Problem requirements: Copy each line below as written, but skip the pictures.

⟨

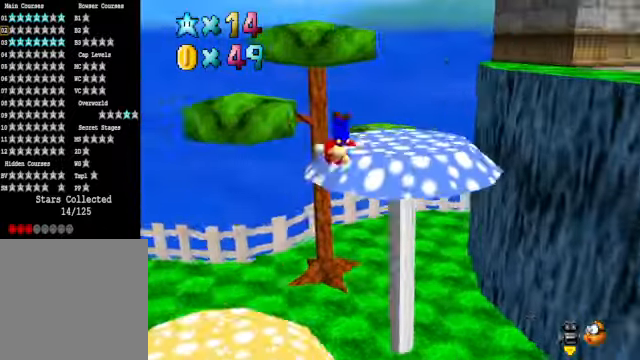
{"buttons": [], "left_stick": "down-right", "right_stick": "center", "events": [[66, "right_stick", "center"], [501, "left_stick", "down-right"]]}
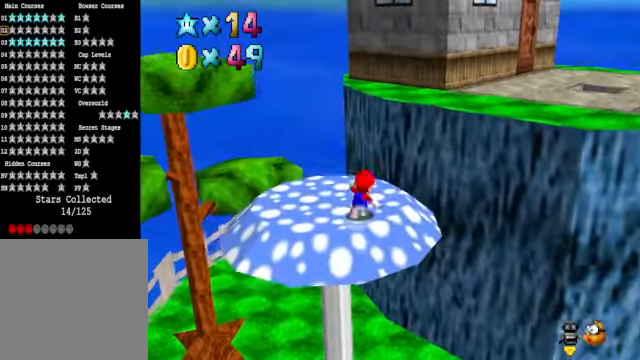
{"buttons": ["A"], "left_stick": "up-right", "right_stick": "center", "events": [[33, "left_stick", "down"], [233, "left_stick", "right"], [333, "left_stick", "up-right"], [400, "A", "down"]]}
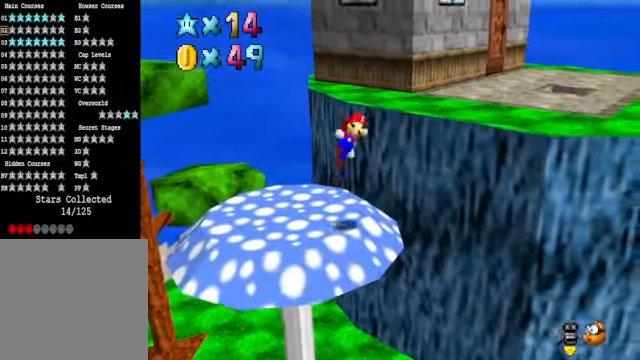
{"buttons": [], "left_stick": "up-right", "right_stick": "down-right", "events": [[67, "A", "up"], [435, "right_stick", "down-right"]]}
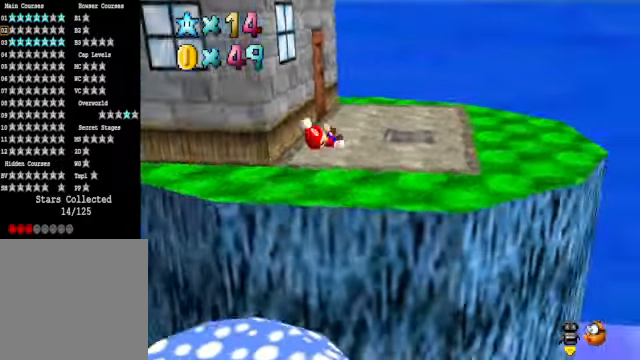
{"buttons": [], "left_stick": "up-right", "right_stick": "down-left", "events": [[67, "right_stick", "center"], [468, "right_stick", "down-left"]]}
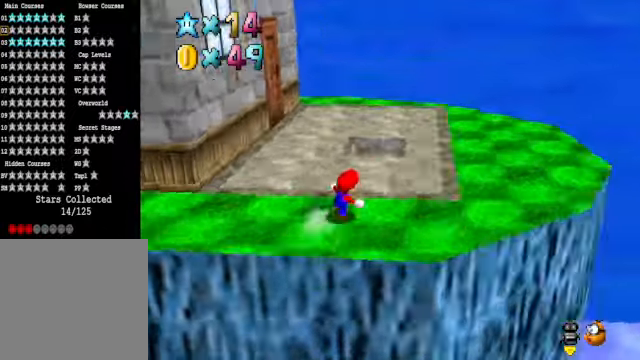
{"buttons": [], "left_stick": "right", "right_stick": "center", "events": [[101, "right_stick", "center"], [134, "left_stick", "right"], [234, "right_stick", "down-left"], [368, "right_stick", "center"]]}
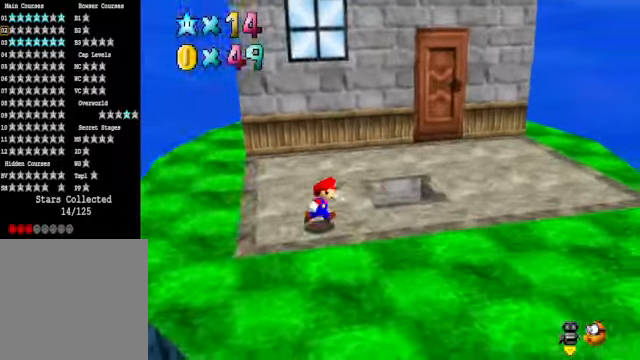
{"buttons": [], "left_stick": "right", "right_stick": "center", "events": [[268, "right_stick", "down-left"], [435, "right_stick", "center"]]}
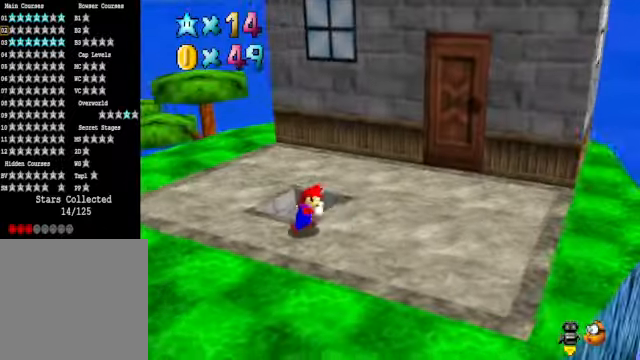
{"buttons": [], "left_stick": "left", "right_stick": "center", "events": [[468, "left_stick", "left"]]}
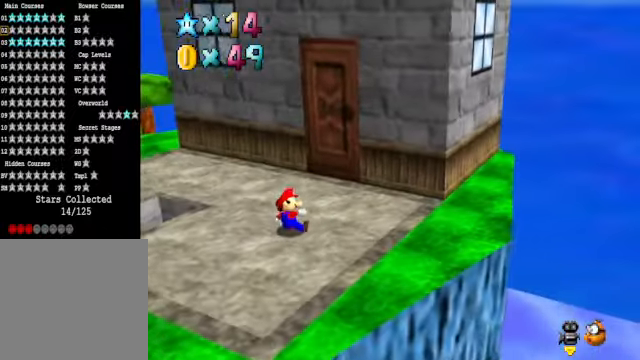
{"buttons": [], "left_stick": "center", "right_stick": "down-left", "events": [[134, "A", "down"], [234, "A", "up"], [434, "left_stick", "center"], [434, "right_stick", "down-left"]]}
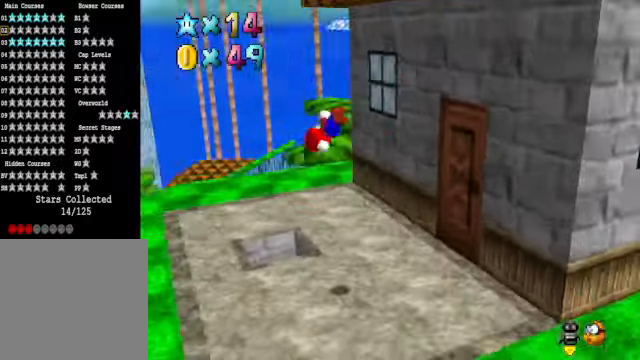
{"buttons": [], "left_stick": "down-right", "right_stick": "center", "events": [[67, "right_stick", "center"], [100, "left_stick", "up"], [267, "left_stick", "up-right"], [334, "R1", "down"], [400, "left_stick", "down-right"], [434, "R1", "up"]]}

⟩

Reply:
{"buttons": [], "left_stick": "down-right", "right_stick": "center", "events": [[66, "right_stick", "center"], [501, "left_stick", "down-right"]]}
{"buttons": ["A"], "left_stick": "up-right", "right_stick": "center", "events": [[33, "left_stick", "down"], [233, "left_stick", "right"], [333, "left_stick", "up-right"], [400, "A", "down"]]}
{"buttons": [], "left_stick": "up-right", "right_stick": "down-right", "events": [[67, "A", "up"], [435, "right_stick", "down-right"]]}
{"buttons": [], "left_stick": "up-right", "right_stick": "down-left", "events": [[67, "right_stick", "center"], [468, "right_stick", "down-left"]]}
{"buttons": [], "left_stick": "right", "right_stick": "center", "events": [[101, "right_stick", "center"], [134, "left_stick", "right"], [234, "right_stick", "down-left"], [368, "right_stick", "center"]]}
{"buttons": [], "left_stick": "right", "right_stick": "center", "events": [[268, "right_stick", "down-left"], [435, "right_stick", "center"]]}
{"buttons": [], "left_stick": "left", "right_stick": "center", "events": [[468, "left_stick", "left"]]}
{"buttons": [], "left_stick": "center", "right_stick": "down-left", "events": [[134, "A", "down"], [234, "A", "up"], [434, "left_stick", "center"], [434, "right_stick", "down-left"]]}
{"buttons": [], "left_stick": "down-right", "right_stick": "center", "events": [[67, "right_stick", "center"], [100, "left_stick", "up"], [267, "left_stick", "up-right"], [334, "R1", "down"], [400, "left_stick", "down-right"], [434, "R1", "up"]]}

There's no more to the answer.